What a laugh we have all had at the Russians' expense. They have apparently been caught red-handed spying on America, with secret agents, passwords, codes, woodland drops and invisible ink. At a London breakfast on Tuesday addressed by Sir John Sawers, head of the British Secret Intelligence Service, the assembled top brass were full of beans. They do things differently here.

They had been to trooping the colour, an annual military pageant where Britain's foes are deterred with up-to-the-minute stallions, breastplates, drums and waving swords. They'll have Johnny Taliban quaking in his flip-flops in next to no time.

The saga of the Russian spy ring is yet more evidence that whatever defence spending is about, it has nothing to do with defence.

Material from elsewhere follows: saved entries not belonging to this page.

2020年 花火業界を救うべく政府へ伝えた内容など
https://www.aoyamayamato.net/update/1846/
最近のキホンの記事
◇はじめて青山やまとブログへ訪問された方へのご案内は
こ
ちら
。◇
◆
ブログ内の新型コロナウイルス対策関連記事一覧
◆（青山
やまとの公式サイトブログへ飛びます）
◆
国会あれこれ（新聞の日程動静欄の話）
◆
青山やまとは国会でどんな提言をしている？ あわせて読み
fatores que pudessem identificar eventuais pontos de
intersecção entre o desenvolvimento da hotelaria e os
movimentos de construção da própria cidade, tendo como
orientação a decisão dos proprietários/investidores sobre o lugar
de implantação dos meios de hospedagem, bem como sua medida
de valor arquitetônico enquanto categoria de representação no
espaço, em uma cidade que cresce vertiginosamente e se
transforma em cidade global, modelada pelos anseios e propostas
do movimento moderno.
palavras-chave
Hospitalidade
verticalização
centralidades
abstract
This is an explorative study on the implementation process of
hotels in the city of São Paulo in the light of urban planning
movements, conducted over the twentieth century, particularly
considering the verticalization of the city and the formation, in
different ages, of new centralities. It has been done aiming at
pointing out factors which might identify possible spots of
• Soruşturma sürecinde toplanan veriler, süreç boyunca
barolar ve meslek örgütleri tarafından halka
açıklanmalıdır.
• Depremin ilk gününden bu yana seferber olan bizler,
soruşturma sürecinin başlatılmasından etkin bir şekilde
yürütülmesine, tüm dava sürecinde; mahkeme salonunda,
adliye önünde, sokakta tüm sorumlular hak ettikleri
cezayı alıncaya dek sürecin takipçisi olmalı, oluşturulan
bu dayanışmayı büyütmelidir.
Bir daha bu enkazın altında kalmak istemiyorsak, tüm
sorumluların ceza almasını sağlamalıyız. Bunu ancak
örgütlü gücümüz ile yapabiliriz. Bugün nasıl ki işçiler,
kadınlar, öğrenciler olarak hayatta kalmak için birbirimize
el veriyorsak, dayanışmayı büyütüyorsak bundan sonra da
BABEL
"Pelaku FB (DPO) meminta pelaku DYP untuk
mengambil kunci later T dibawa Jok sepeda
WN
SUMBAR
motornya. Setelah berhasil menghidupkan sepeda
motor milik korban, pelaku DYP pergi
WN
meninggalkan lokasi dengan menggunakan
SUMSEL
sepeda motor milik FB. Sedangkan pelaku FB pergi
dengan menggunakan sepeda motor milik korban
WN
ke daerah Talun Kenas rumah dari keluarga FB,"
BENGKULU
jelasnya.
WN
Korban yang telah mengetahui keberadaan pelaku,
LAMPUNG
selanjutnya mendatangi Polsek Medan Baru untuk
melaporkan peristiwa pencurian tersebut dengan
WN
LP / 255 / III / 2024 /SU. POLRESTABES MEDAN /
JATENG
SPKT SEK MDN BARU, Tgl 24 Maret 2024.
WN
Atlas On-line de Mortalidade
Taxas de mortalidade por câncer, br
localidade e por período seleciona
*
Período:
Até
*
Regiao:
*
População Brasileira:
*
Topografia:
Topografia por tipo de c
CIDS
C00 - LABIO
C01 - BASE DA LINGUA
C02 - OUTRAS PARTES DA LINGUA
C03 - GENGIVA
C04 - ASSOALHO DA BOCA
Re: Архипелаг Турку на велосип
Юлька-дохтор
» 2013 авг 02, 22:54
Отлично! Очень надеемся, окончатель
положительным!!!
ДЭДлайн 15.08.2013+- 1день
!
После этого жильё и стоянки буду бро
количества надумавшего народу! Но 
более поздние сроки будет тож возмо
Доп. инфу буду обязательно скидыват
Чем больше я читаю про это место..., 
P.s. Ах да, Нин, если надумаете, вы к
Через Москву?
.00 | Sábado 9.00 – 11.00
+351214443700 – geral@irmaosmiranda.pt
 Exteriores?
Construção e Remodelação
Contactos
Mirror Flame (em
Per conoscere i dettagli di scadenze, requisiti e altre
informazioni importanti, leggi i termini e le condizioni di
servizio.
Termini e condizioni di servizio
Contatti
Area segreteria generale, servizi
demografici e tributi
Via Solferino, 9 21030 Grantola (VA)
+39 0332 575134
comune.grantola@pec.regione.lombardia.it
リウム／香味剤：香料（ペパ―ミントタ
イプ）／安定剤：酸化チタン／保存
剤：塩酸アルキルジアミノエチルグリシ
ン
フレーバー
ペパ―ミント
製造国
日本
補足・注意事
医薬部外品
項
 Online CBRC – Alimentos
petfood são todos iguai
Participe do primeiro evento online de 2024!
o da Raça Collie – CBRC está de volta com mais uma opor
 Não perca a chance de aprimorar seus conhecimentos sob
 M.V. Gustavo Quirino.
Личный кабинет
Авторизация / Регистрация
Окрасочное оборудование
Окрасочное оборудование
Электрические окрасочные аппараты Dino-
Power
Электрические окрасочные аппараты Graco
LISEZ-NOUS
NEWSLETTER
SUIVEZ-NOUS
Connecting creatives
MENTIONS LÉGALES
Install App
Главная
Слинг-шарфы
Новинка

The FBI and the CIA have bust an operation that must have cost the Russians millions and yielded nothing that could not have been gleaned from the New York Times, Washington Post and political blogs. Why not leave the spies at it? I am sure they were paying tax. It is laughable that they posed any threat to the American people.

Clearly old habits die hard. There must be George Smileys in Russia's federal security service who date from the great days of the KGB. They mutter that the ancient methods are the best. Not for them unreliable newfangled electronics. Just put a boot on the pavement. Never trust the internet when you can use a beer-bottle drop. You never know when you will need an agent in place. It is like the macho detective in the satire Last Tango in Aberystwyth: "Louie needed a druid — and needed one fast". The spy ring was merely Russia's trooping the colour, a touch of the old days to keep the lads on their toes.

You never can tell

Spies love to assert that, while 90 per cent of secret service activity is barking mad, you can never tell which is the other 10 per cent. James Bond might seem no more than a sadistic clotheshorse, but once in a while he saves the planet. Hence the motto of security services down the ages: "You never can tell". Or as that modern philosopher Donald Rumsfeld would put it: "The unknown unknowns are what get you in the end."

While most defence spending these days is bonkers, I can see the case for secret intelligence, especially the independent variety in which the British and American security services claim to deal. The likelihood of Russia or North Korea or Pakistan or even Iran launching a nuclear attack on Britain is so infinitesimal as to be trivial. But a modest outlay to keep the government up to speed on aggressive lunatics in those countries is an insurance premium worth paying.

For 20 years since the Cold War the security services, like the armed forces, have been seeking a new role when their chief reason for existing has gone. The world is a vastly safer place.

Soldiers think they can guard children against drug traffickers, ships against pirates, dirty bombs against proliferation and states against failing. They cannot. All they can do is try to make people more afraid. Americans are susceptible to being scared witless by the defence lobby. Britons are commendably resistant.

The most effective protection I have from a terrorist bomb in my street is a competent intelligence service and a police force not dancing to the home secretary's (interior minister) tune but plugged in to neighbourhood street life. The coalition can spend all it wants on defence kit, but it will not make me feel safe, not like a police force that knows each nook and cranny of a locality and can tell when something is nasty in the woodshed.

Any competent government needs good intelligence, in the widest sense of the word. Spies are part of that. They are not burdened with the historical baggage of the armed forces and their consequent, often fanatical, conservatism. They can redeploy with ease, formulate their own objectives and speak truth to power in private and without political constraint.

But effectiveness depends on two factors — secrecy and independence. Secrecy has been partly blown by the eagerness of both the domestic British Security Service, known as MI5, and overseas SIS to be publicly accountable and "avowed". I could never see the point. Secret means advice given and received secretly, otherwise "intelligence" is just another competing input to policy, its content inevitably leaking into the public domain.

The corruption of intelligence by politics, by rulers who hear only what they want to hear, is such a familiar hazard of espionage as no longer to be an excuse for failure. But the risk of corruption must rise when intelligence is doctored against the possibility of parliamentary and press scrutiny, and when its independence is compromised by closeness to ministers (and their spin doctors).

Spies like to protest that they fail in public, but must succeed in private. That is the fate of all who work in defence and security. But having compromised their secrecy, they have a credibility problem in pleading for support.

Simon Jenkins is a journalist and author. He writes for The Guardian and The Sunday Times, and broadcasts for the BBC.